If the hardware store gets broken into it mainly effects the owner(s) of the store, the people who work there, and not many other people. If a site like yahoo (the mail aspect of it), a banking site, or paypal is broken into and exploited then it effects every single person who uses the site in a very negative way.
I don't think publically announcing a vulnerability in a specific public service or facility is very responsible. At the same time, many businesses don't do anything to fix the problem if only one person tells them about it. The public releases we commonly see are sometimes necessary because without the pressure of the public eye the business won't correct the problems in it's service.
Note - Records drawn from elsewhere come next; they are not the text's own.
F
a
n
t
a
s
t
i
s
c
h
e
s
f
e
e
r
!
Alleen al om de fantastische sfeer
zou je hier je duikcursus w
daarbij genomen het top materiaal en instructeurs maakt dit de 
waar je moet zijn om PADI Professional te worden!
I've done things similar to this on a few occasions. I found a vulnerability in Surgemail, an all-in-one mail server software for Linux, which allowed any remote user to read any mail to the root account, and to send mail as root. I emailed them about it several times and received no reply for over six months. I finally released the info on it, and they fixed it two weeks later. I did something similar with an online service schools in my area offer which allows anyone to see the grades and personal info (SS#, home address, etc) of students in the school through a SQL injection. I contacted several schools about the issue as well as the company they had contracted to write the software for them. It's been 2 years and they still haven't fixed it.